Padahal perjalanan garam sebelum dia hadir dan melebur dalam setiap makanan adalah perjalanan yang panjang. Pada mulanya, garam adalah air laut yang dipanaskan oleh sinar matahari atau direbus dengan suhu yang tinggi.

Beruntunglah manusia-manusia garam. Manusia yang  tidak diributkan dan diribetkan oleh pengakuan-pengakuan yang semu. Manusia garam sebenarnya juga mempunyai kemiripan dengan koboi. Setelah bag-big-bug dan dar-der-dor dengan penjahat di suatu wilayah, yang bingung dengan pengakuan adalah sheriff. Sementara koboi itu sendiri hanya berlalu, singgah dari bar ke bar, lalu memulai petualangan baru. Pada sisi tertentu, manusia garam juga hampir mirip dengan sniper pada sebuah operasi senyap. Berbekal kekuatan mental yang kokoh, mereka mengintai musuh. Sambil menyadari pentingnya efektifitas dan efisiensi, mereka menembak musuh. Begitu musuh tewas, mereka berbalik, lalu hilang dalam kesunyian.Yang mendapat pujian tentu saja sang atasan. Sniper mungkin lebih  memilih mengakrabi dirinya sendiri.

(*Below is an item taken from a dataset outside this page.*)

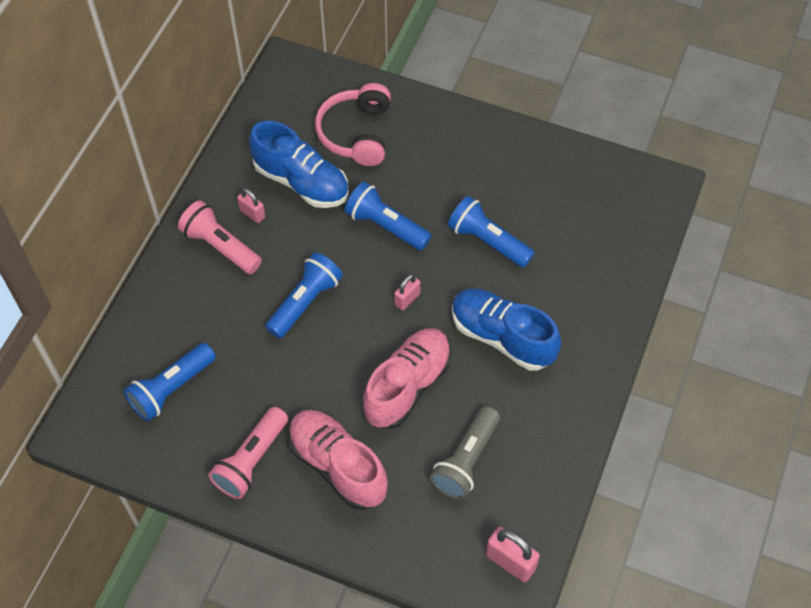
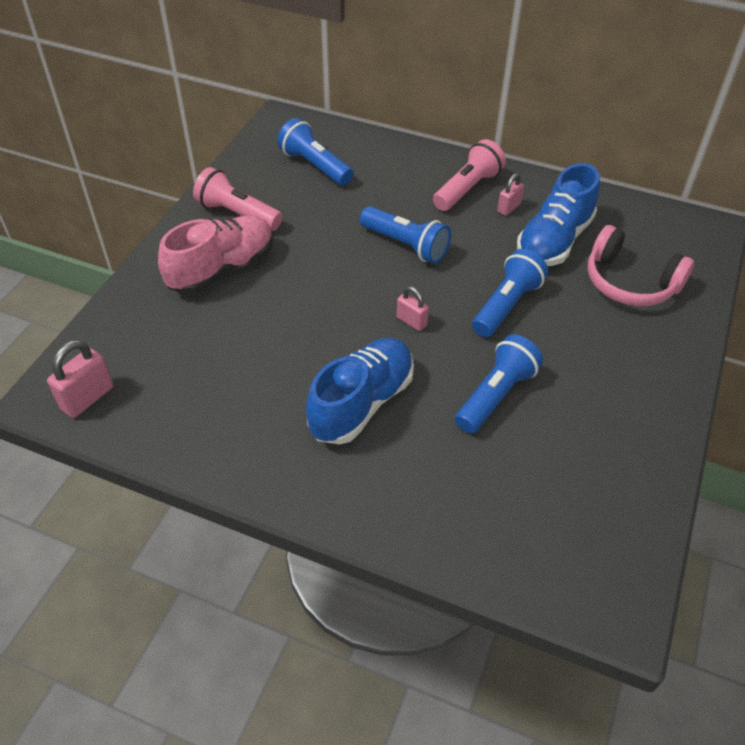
camera: 90 degrees right, 10 degrees down
(356, 133) = (630, 282): pink headphones -> pink headphones turned 150 degrees counterclockwise
(407, 386) = (304, 320): pink shoe -> none
(466, 460) = (210, 365): grey flashlight -> none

Apapun itu, mungkin ada baiknya semakin banyak manusia garam di sekitar kita. Di setiap lapis masyarakat. Sederhana saja, supaya kehidupan kita tak lagi hambar dan kian sedap.

Sayangnya, untuk urusan memenuhi kebutuhan akan garam sekalipun, kita masih impor. Hehehe.